I am running a web scraping task where I run multiple scrapers concurrently. Sometimes my scraper gets stuck non-deterministically and there is nothing I can do about that. What happens is, after a while the entire script is stuck. I am running a total of more than 1000 scrapers, with max_workers as 20. I am guessing after a while all 20 workers get stuck. What I want is to set timeouts to individual threads so that if a thread is running for more than 120 seconds, it should just get killed or cancelled and then logged.
I found the pebble library, but interestingly it supports timeouts only to ProcessPool and not ThreadPool. My machine would crash if I use a ProcessPool.

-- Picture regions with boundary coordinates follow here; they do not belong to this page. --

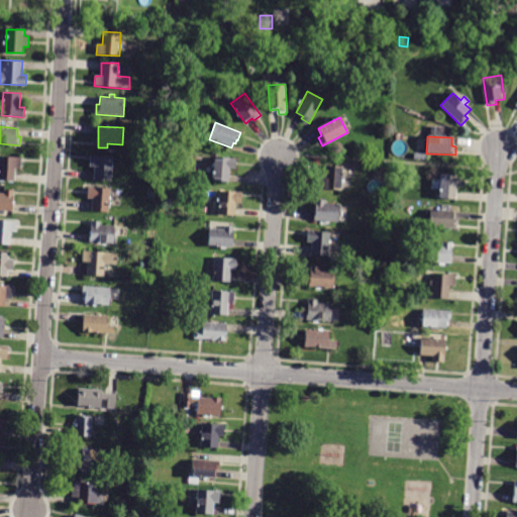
[(95,168),(90,167),(90,156),(112,157),(111,181),(94,181),(95,168)]
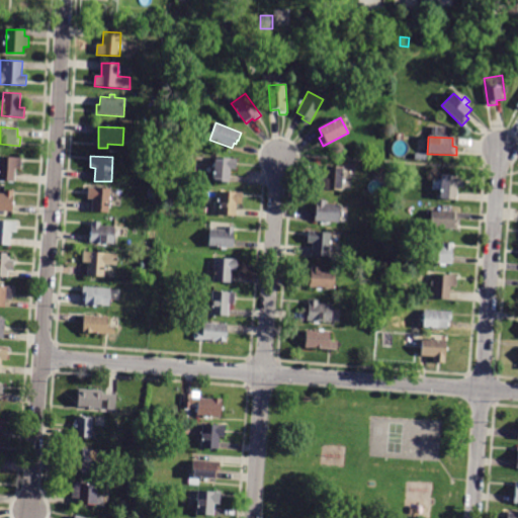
[(15,181),(0,180),(0,157),(21,158),(21,169),(16,169),(15,181)]
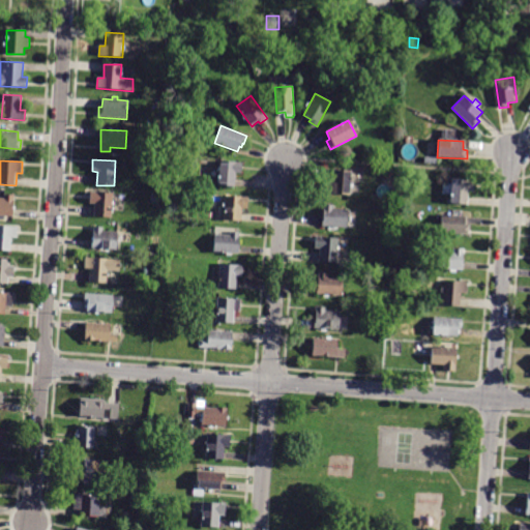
[(237,186),(218,185),(219,162),(243,163),(242,174),(237,173),(237,186)]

Is there a way I can implement a timeout on individual threads in python.
Here is what I tried:
import concurrent.futures
def func(t):
while t:
c = 1
return 'yo'
t = [0, 0, 0, 1, 1, 1, 1, 1, 0]
print(t)
with concurrent.futures.ThreadPoolExecutor(max_workers=4) as pool:
futures = []
for _ in t:
future = pool.submit(func, _)
futures.append(future)
future.args = str(_)
for future in futures:
try:
result = future.result(timeout = 3)
print(result + future.args)
except Exception as e:
print(e)
print('timeout' + future.args)
It doesn't even print the exception. It just gets stuck after printing out this:
[0, 0, 0, 1, 1, 1, 1, 1, 0]
yo0
yo0
yo0
timeout1
timeout1
timeout1
timeout1
timeout1
timeout0
I also tried adding future.cancel()
, in the except block but same result. What do I do?